Pickled Jicama

Jicama Pickle

Jicama is not a cheap vegetable, but boy it is good, and one Jicama will often make 2 or 3 dishes. A couple of salads for example. Or just eat it on its own with salt and lime juice.

The jicama I picked up today from the local Asian Grocery is young and beautiful. It must be the beginning of the Jicama season. Never choose one that is wrinkled, damaged, with mouldy or sunken spots. Ewk!

This recipe is a quickish pickle that will sit in the fridge easily for a week or more. So just adjust the recipe to the amount that you think you will eat in that time.

Try these other Jicama recipes: Jicama and Green Mango Salad, Jicama with Coconut Milk, or Jicama Sticks with Spices.

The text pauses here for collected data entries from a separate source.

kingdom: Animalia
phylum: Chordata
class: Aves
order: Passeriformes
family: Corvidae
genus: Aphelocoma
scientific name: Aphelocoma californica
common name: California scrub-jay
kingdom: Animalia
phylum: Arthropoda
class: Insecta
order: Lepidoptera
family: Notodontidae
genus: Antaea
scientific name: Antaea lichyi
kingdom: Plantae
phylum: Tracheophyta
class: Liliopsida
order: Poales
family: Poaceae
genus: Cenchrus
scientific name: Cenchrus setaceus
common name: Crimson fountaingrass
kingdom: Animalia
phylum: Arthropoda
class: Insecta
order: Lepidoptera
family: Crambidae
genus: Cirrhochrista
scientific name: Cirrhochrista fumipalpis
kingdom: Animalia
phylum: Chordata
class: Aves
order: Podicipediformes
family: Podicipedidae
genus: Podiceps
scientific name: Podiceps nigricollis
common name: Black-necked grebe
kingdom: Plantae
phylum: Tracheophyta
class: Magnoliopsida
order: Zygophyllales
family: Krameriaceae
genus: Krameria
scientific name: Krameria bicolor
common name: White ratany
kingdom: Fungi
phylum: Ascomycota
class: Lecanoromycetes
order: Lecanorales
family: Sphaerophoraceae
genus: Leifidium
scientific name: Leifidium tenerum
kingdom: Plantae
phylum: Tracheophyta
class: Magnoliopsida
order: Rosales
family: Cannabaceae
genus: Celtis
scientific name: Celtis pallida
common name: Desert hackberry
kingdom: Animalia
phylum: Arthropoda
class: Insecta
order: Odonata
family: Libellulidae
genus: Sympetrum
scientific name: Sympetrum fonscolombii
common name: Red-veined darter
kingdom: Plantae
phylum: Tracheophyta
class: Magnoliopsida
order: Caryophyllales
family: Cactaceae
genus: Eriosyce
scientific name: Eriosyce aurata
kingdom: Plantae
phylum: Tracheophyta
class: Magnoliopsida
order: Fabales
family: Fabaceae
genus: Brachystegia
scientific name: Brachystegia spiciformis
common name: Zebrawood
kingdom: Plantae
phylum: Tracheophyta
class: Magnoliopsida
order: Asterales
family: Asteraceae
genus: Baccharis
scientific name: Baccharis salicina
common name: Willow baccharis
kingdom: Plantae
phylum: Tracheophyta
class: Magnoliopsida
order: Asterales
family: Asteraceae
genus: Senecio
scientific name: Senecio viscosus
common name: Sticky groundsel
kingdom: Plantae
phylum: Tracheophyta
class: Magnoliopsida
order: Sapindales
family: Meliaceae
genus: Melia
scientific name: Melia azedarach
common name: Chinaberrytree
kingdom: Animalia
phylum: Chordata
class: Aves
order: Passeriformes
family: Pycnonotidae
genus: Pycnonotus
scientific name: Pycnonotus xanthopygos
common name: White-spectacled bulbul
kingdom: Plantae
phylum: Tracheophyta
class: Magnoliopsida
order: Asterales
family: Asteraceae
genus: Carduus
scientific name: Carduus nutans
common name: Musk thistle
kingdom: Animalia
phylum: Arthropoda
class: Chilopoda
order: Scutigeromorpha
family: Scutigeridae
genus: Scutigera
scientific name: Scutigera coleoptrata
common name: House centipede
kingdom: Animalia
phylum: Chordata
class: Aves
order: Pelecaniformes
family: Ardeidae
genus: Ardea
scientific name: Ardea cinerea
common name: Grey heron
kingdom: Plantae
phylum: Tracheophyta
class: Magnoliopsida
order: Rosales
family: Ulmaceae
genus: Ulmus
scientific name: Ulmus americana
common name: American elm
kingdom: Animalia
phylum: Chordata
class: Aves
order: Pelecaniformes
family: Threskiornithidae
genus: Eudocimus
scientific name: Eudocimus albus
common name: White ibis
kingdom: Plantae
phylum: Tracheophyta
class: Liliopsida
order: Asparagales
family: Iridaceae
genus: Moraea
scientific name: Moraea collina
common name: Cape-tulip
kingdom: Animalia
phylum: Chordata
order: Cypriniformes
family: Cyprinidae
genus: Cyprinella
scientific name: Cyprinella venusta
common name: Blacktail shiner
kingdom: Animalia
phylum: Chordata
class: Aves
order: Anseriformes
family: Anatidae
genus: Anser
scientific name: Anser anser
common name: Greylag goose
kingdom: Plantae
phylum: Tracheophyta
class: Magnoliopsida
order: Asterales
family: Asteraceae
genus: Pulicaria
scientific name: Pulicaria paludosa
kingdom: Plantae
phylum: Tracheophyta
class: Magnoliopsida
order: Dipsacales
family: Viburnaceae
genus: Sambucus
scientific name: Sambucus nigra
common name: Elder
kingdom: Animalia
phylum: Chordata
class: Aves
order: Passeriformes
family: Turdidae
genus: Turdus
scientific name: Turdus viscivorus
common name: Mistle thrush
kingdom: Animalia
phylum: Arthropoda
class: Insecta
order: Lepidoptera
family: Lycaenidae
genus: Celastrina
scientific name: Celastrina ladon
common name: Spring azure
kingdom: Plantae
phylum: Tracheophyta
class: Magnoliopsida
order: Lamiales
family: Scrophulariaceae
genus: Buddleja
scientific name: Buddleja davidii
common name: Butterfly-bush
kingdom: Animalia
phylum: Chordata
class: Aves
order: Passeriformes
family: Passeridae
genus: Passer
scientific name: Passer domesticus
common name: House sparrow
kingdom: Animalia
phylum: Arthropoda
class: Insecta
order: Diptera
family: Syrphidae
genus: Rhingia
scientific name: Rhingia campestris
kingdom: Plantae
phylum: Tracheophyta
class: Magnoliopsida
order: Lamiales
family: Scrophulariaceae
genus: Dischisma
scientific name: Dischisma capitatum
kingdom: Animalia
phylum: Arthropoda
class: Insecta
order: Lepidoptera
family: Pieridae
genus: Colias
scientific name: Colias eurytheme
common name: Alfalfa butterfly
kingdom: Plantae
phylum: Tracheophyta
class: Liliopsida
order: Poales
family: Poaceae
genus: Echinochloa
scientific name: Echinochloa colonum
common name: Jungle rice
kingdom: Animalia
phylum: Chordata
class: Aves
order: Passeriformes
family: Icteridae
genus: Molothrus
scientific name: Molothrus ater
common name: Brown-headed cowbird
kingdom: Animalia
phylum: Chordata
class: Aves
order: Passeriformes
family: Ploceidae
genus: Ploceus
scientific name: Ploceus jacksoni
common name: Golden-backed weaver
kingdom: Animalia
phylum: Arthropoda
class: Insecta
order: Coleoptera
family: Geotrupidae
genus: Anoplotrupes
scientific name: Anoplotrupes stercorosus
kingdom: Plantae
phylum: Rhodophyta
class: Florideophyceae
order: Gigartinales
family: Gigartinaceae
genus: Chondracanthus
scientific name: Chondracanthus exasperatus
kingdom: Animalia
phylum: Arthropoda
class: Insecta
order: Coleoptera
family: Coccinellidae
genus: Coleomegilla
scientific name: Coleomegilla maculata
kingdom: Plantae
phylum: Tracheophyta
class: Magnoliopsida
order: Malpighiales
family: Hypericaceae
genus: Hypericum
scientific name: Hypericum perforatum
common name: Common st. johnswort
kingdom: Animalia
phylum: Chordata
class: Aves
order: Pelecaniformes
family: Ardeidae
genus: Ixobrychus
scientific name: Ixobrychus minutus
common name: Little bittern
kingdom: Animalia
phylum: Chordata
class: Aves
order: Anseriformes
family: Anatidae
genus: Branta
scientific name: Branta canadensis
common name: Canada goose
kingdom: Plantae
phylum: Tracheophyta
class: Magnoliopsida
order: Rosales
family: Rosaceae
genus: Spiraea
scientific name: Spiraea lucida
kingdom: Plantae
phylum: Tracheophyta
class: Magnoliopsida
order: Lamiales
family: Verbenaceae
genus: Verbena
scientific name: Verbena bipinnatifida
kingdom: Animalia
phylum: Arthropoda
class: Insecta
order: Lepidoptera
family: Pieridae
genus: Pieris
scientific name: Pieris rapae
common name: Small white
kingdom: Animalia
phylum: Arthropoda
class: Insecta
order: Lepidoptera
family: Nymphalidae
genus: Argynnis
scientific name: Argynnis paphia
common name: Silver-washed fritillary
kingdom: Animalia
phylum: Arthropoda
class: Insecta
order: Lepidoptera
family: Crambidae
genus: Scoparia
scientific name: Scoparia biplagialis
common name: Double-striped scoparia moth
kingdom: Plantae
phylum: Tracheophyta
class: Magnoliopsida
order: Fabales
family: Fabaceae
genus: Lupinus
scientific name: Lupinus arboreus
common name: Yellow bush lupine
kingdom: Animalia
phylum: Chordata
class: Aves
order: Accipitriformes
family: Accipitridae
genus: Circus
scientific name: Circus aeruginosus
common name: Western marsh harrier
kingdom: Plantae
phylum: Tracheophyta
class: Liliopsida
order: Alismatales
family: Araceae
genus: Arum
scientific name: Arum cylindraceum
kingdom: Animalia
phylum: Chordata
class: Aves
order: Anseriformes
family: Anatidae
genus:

Are you after other interesting pickles? Try Daikon Miso Pickles. Pickled Lemons, Pickled Quinces, and Cumquat Pickles.

All of our Jicama recipes are here, and all of the Pickle recipes here. Or take some time to explore our Late Summer recipes.


Quickly Pickled Jicama

1 kg jicama, peeled and sliced into largish slivers. Or cut them larger – 2cm x 4cm x 0.5cm.
2 tspns pickling salt
1 cup rice vinegar
1 cup water
1 tspn coriander seeds, crushed
1 fresh green chilli
4 thin slices ginger
3 Tblspn sugar

In a bowl, toss the jicama with the salt and leave it to stand for an hour. Drain well, and pack the jicama into a quart jar.

Remove the seeds from  the chilli and slice thinly.

Bring all of the other ingredients to the boil in a saucepan, including the chilli, stirring to dissolve the sugar. Pour the hot liquid over the jicama in the jar.

Screw the lid on the jar and allow to cool. Leave in the fridge for at least 1 day before using.

It will keep in the fridge for up to a week, perhaps longer.

Jicama Pickle

recipe notes and alternatives
Try this recipe with kohlrabi and large long radishes.